**Exercice 1:**
Dans le texte sur le doute, quel nom reçoit la seconde manière de douter, celle qui fait du doute définitif une philosophie ?
**Exercice 2:**
Reprenez le texte sur le doute chez Descartes après sa dernière phrase et poursuivez-le.

**Texte source:**
=-=-=-=-=
« Il y a déjà
quelques temps que je me suis aperçu, que dès mes premières années, j’avais
reçu quantité de fausses opinions pour véritables, et ce que j’ai depuis fondé
sur des principes mal assurés, ne pouvait qu’ être fort douteux et incertains ;
de façon qu’il me fallait entreprendre sérieusement une fois en ma vie, de me
défaire de toutes les opinions que j’avais reçues jusqu’alors en ma créance
et commencer de nouveau, les fondements…. »
Ces propos tirés des
méditations métaphysiques de Descartes me semblent être une entrée en
matière acceptable pour commencer à illustrer
ce qui fait ce soir l’objet de cette planche : le doute.
Pour expliquer la découverte
de sa méthode, il évoque la stérilité des études de sa jeunesse, lettres, histoire,
mathématiques, théologie, morale. Son désir de distinguer « le vrai d’avec
le faux » l’a entraîné à acquérir l’expérience dans le grand livre du monde
puis lui a inspiré la résolution d’étudier en « lui même ».
Il précise aussi que
la première des quatre règles de sa méthode est de ne recevoir aucune chose
pour vraie qu’il ne la connaisse évidemment comme telle ; c’est à dire
d’éviter soigneusement la précipitation et la conclusion hâtive, et de ne comprendre
rien de plus en ses jugements que ce qui se présenterait à lui si clairement
et si distinctement à son esprit qu’il n’aurait aucune occasion de douter.
On peut considérer
qu’il y a des manières de douter ;
Une première consisterait
en un doute suspensif et provisoire, par suite duquel l’esprit ajourne son jugement.
Il prend le temps de chercher l’évidence que lui donne la certitude, mais quelle
certitude ? Descartes en avait fait la règle de sa méthode. C’est le doute
méthodique ou philosophique.
Une seconde, viserait
à faire du doute définitif, ce que certains appellent le doute réel et effectif,
un mode de pensée, une philosophie exprimant l’ultime étape de la raison :
le scepticisme.
Mais entre une conception
si dynamique soit-elle, débouchant néanmoins sur des certitudes et l’autre,
par principe condamnant à l’immobilisme, quel cheminement trouver permettant
à l’homme de progresser, de partager ?
=-=-=-=-=
**Données fournies:**
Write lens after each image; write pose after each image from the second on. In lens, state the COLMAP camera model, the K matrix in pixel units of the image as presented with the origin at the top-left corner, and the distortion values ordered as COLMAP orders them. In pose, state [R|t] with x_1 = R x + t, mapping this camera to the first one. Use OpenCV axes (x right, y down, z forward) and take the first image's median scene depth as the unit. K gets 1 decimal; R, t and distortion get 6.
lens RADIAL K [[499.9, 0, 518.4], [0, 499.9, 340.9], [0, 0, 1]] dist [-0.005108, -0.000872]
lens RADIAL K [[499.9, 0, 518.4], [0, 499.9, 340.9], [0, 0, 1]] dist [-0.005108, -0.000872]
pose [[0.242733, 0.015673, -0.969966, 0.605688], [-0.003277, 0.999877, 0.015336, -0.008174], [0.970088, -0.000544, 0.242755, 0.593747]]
=-=-=-=-=
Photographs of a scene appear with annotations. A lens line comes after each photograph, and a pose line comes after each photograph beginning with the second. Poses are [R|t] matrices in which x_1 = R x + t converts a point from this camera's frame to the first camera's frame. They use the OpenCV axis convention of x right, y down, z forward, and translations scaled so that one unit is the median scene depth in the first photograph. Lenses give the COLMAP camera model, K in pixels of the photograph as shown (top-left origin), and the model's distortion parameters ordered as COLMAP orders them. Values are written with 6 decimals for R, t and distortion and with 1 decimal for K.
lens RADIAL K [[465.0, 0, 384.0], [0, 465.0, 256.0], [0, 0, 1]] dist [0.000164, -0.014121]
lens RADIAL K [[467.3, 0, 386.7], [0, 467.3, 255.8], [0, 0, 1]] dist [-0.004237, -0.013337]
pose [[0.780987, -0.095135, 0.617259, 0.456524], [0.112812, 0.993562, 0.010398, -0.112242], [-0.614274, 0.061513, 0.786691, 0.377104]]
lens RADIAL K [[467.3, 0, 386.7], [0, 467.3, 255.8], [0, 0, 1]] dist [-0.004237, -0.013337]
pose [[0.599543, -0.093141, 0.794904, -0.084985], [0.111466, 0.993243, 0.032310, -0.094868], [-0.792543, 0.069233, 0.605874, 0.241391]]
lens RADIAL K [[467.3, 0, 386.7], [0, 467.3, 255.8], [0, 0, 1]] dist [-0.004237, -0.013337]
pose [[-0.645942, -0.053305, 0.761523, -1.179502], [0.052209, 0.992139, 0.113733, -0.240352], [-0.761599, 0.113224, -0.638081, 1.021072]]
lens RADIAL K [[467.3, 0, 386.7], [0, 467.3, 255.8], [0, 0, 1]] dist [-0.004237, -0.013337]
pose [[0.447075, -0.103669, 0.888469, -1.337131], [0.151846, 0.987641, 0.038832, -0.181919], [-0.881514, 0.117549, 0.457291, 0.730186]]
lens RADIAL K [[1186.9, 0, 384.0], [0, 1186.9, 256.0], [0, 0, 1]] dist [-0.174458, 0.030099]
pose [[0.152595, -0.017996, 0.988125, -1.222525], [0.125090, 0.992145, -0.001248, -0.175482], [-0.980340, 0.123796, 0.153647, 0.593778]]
=-=-=-=-=
**Réponse rédigée 1:**
Le scepticisme.

**Réponse rédigée 2:**
Dans notre société
moderne, l’individualisme forcené l’emporte désormais sur une action sociale
plus collective et empreinte de nécessaire solidarité. Aujourd’hui, les systèmes
économiques dominants basés sur le profit et la rentabilité à tout crin ne laissent
que bien peu de place à l’écoute de l’autre. Le doute n’a pas sa place
dans un capitalisme triomphant parce que devenu certitude aboutie ne souffrant
d’aucune contestation. La crise économique grandit et ses justifications sont
plus souvent dogmatiques qu’explicatives. Les seules réponses apportées privilégient
la défense des structures et des systèmes au détriment de l’homme.
L’actualité récente
illustre ce propos quand la variable d’ajustement à un profit annuel de 14 MILLIARDS
consiste à sacrifier sur l’autel du profit, l’emploi de 550 PERSONNES.
Pourtant, Térence,
esclave affranchi devenu homme de lettres, poète comique latin, quelques cent
cinquante ans avant notre ère (185 avt JC- 159 avt JC) osait dire :
« Je suis homme
et rien de ce qui touche à l’humanité ne m’est étranger »
Une telle affirmation
a traversé les siècles et ne peut qu’interpeller les hommes de bonne volonté
mais plus sûrement le Franc-maçon que je suis devenu.
S’intéresser
à l’homme, à ses frères, c’est se débarrasser de ses certitudes
d’abord de façon symbolique en laissant sur le parvis du temple, ses métaux
vestiges d’une vie de profane. C’est commencer une réflexion imposée
dans le silence de l’apprenti.
C’est aussi
et nécessairement s’ouvrir au doute.
Celui ci devient le
prix de notre liberté retrouvée permettant d’oser sans provoquer, d’écouter
sans se fermer, de dire sans ressentir d ‘animosité.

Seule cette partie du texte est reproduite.